==== The records
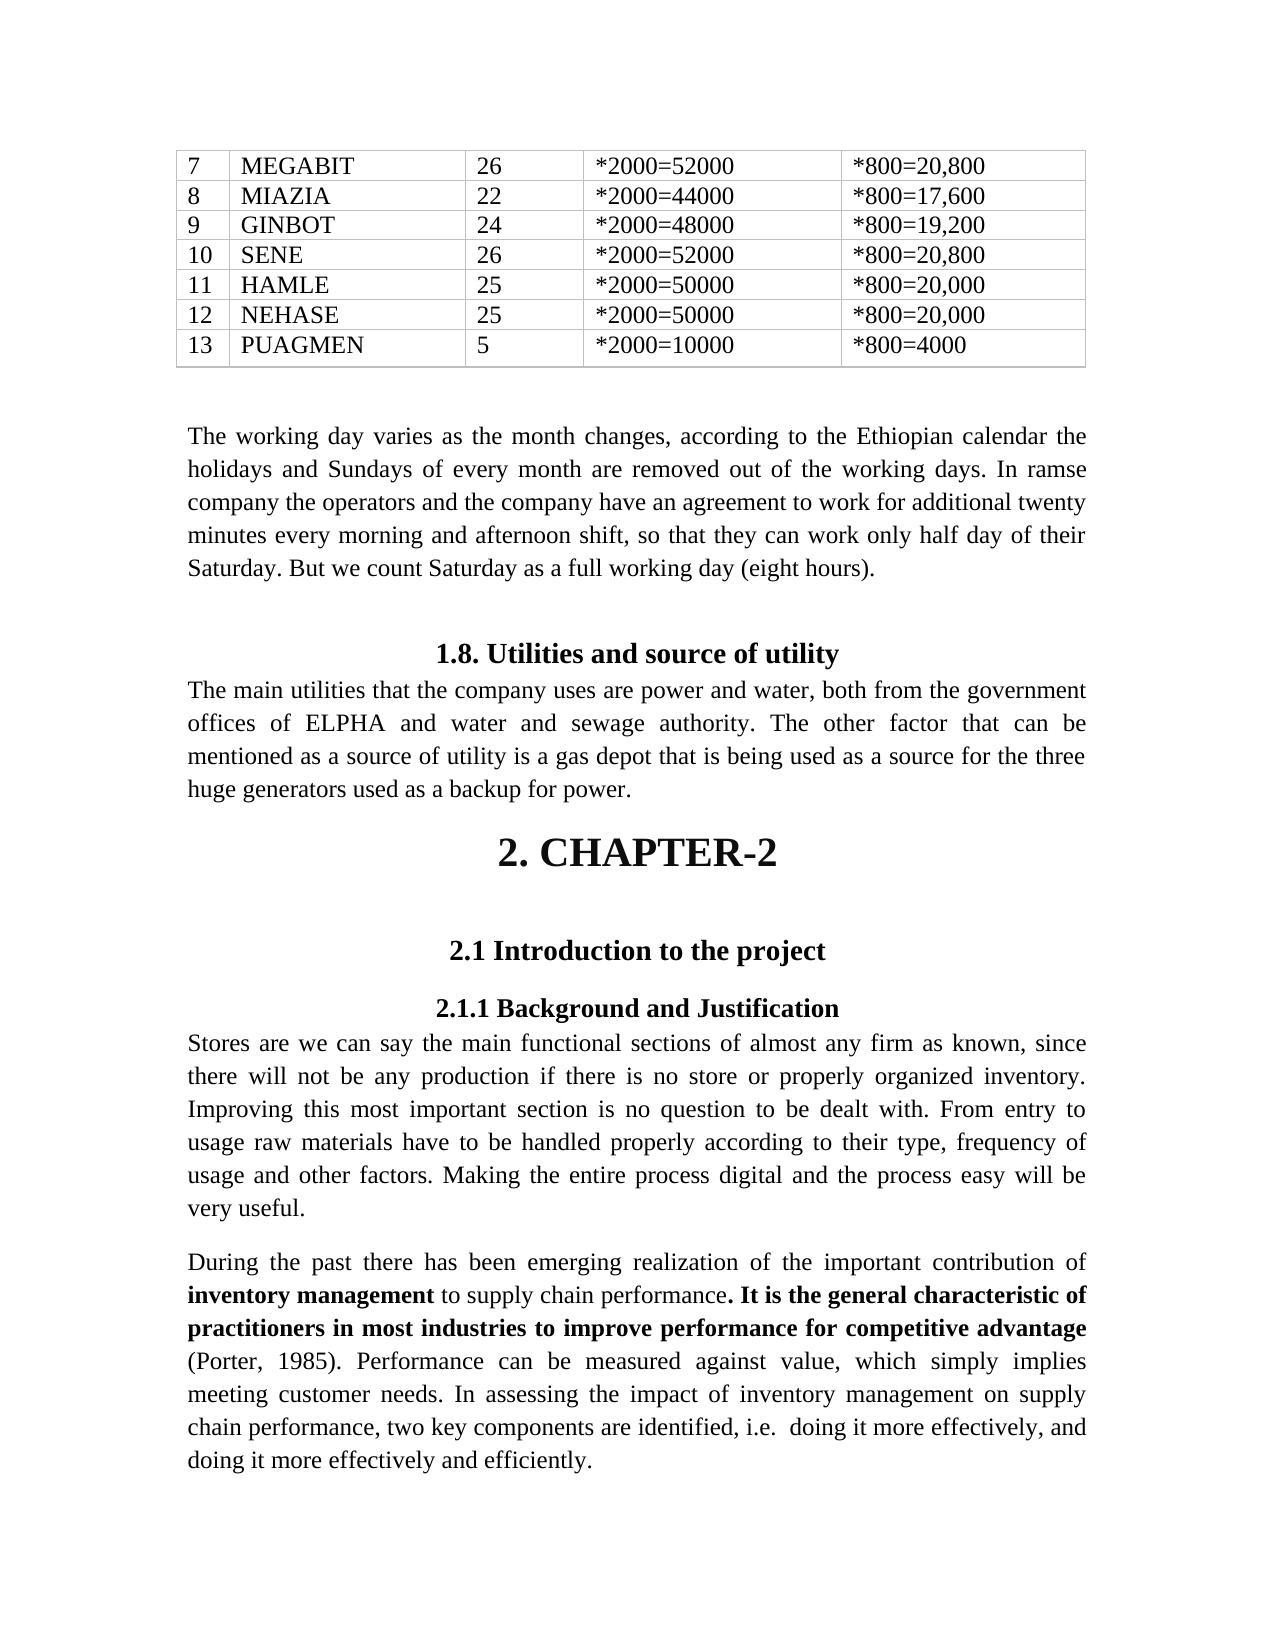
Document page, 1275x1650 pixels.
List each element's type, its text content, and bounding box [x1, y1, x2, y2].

table_cell MEGABIT [230, 151, 465, 180]
table_cell 9 [177, 211, 229, 239]
table_cell *2000=50000 [584, 270, 841, 299]
table_cell 8 [177, 181, 229, 209]
table_cell NEHASE [230, 300, 465, 329]
table_cell 24 [466, 211, 583, 239]
table_cell 25 [466, 300, 583, 329]
table_cell 5 [466, 330, 583, 366]
table_cell *800=17,600 [842, 181, 1085, 209]
text Stores are we can say the main functional sections of almost any firm as known, since there will not be any production if there is no store or properly organized inventory. Improving this most important section is no question to be dealt with. From entry to usage raw materials have to be handled properly according to their type, frequency of usage and other factors. Making the entire process digital and the process easy will be very useful. [187, 1028, 1087, 1222]
table_cell *2000=48000 [584, 211, 841, 239]
table_cell 12 [177, 300, 229, 329]
table_cell *2000=10000 [584, 330, 841, 366]
text 2. CHAPTER-2 [187, 828, 1087, 876]
table_cell GINBOT [230, 211, 465, 239]
table_cell HAMLE [230, 270, 465, 299]
subtitle 1.8. Utilities and source of utility [187, 636, 1087, 670]
subtitle 2.1 Introduction to the project [187, 933, 1087, 966]
subtitle 2.1.1 Background and Justification [187, 992, 1087, 1023]
table_cell 25 [466, 270, 583, 299]
table_cell 26 [466, 151, 583, 180]
text The main utilities that the company uses are power and water, both from the government offices of ELPHA and water and sewage authority. The other factor that can be mentioned as a source of utility is a gas depot that is being used as a source for the three huge generators used as a backup for power. [187, 675, 1087, 803]
table_cell MIAZIA [230, 181, 465, 209]
table_cell *800=19,200 [842, 211, 1085, 239]
text The working day varies as the month changes, according to the Ethiopian calendar the holidays and Sundays of every month are removed out of the working days. In ramse company the operators and the company have an agreement to work for additional twenty minutes every morning and afternoon shift, so that they can work only half day of their Saturday. But we count Saturday as a full working day (eight hours). [187, 421, 1087, 582]
table_cell SENE [230, 240, 465, 269]
table_cell *2000=44000 [584, 181, 841, 209]
table_cell 26 [466, 240, 583, 269]
table_cell 10 [177, 240, 229, 269]
table_cell PUAGMEN [230, 330, 465, 366]
table_cell *800=20,000 [842, 270, 1085, 299]
table_cell 22 [466, 181, 583, 209]
text During the past there has been emerging realization of the important contribution of inventory management to supply chain performance. It is the general characteristic of practitioners in most industries to improve performance for competitive advantage (Porter, 1985). Performance can be measured against value, which simply implies meeting customer needs. In assessing the impact of inventory management on supply chain performance, two key components are identified, i.e. doing it more effectively, and doing it more effectively and efficiently. [187, 1247, 1087, 1474]
table_cell *2000=50000 [584, 300, 841, 329]
table_cell *2000=52000 [584, 240, 841, 269]
table_cell 13 [177, 330, 229, 366]
table_cell *800=20,000 [842, 300, 1085, 329]
table_cell 7 [177, 151, 229, 180]
table_cell *800=4000 [842, 330, 1085, 366]
table_cell *2000=52000 [584, 151, 841, 180]
table_cell 11 [177, 270, 229, 299]
table_cell *800=20,800 [842, 240, 1085, 269]
table_cell *800=20,800 [842, 151, 1085, 180]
========
• Directive: Generate a word-for-word copy of the preceding records, excluding all pictures.

• Problem solution:
Document page, 1275x1650 pixels.
List each element's type, its text content, and bounding box [x1, y1, x2, y2].

table_cell MEGABIT [230, 151, 465, 180]
table_cell 9 [177, 211, 229, 239]
table_cell *2000=50000 [584, 270, 841, 299]
table_cell 8 [177, 181, 229, 209]
table_cell NEHASE [230, 300, 465, 329]
table_cell 24 [466, 211, 583, 239]
table_cell 25 [466, 300, 583, 329]
table_cell 5 [466, 330, 583, 366]
table_cell *800=17,600 [842, 181, 1085, 209]
text Stores are we can say the main functional sections of almost any firm as known, since there will not be any production if there is no store or properly organized inventory. Improving this most important section is no question to be dealt with. From entry to usage raw materials have to be handled properly according to their type, frequency of usage and other factors. Making the entire process digital and the process easy will be very useful. [187, 1028, 1087, 1222]
table_cell *2000=48000 [584, 211, 841, 239]
table_cell 12 [177, 300, 229, 329]
table_cell *2000=10000 [584, 330, 841, 366]
text 2. CHAPTER-2 [187, 828, 1087, 876]
table_cell GINBOT [230, 211, 465, 239]
table_cell HAMLE [230, 270, 465, 299]
subtitle 1.8. Utilities and source of utility [187, 636, 1087, 670]
subtitle 2.1 Introduction to the project [187, 933, 1087, 966]
subtitle 2.1.1 Background and Justification [187, 992, 1087, 1023]
table_cell 25 [466, 270, 583, 299]
table_cell 26 [466, 151, 583, 180]
text The main utilities that the company uses are power and water, both from the government offices of ELPHA and water and sewage authority. The other factor that can be mentioned as a source of utility is a gas depot that is being used as a source for the three huge generators used as a backup for power. [187, 675, 1087, 803]
table_cell MIAZIA [230, 181, 465, 209]
table_cell *800=19,200 [842, 211, 1085, 239]
text The working day varies as the month changes, according to the Ethiopian calendar the holidays and Sundays of every month are removed out of the working days. In ramse company the operators and the company have an agreement to work for additional twenty minutes every morning and afternoon shift, so that they can work only half day of their Saturday. But we count Saturday as a full working day (eight hours). [187, 421, 1087, 582]
table_cell SENE [230, 240, 465, 269]
table_cell *2000=44000 [584, 181, 841, 209]
table_cell 26 [466, 240, 583, 269]
table_cell 10 [177, 240, 229, 269]
table_cell PUAGMEN [230, 330, 465, 366]
table_cell *800=20,000 [842, 270, 1085, 299]
table_cell 22 [466, 181, 583, 209]
text During the past there has been emerging realization of the important contribution of inventory management to supply chain performance. It is the general characteristic of practitioners in most industries to improve performance for competitive advantage (Porter, 1985). Performance can be measured against value, which simply implies meeting customer needs. In assessing the impact of inventory management on supply chain performance, two key components are identified, i.e. doing it more effectively, and doing it more effectively and efficiently. [187, 1247, 1087, 1474]
table_cell *2000=50000 [584, 300, 841, 329]
table_cell *2000=52000 [584, 240, 841, 269]
table_cell 13 [177, 330, 229, 366]
table_cell *800=20,000 [842, 300, 1085, 329]
table_cell 7 [177, 151, 229, 180]
table_cell *800=4000 [842, 330, 1085, 366]
table_cell *2000=52000 [584, 151, 841, 180]
table_cell 11 [177, 270, 229, 299]
table_cell *800=20,800 [842, 240, 1085, 269]
table_cell *800=20,800 [842, 151, 1085, 180]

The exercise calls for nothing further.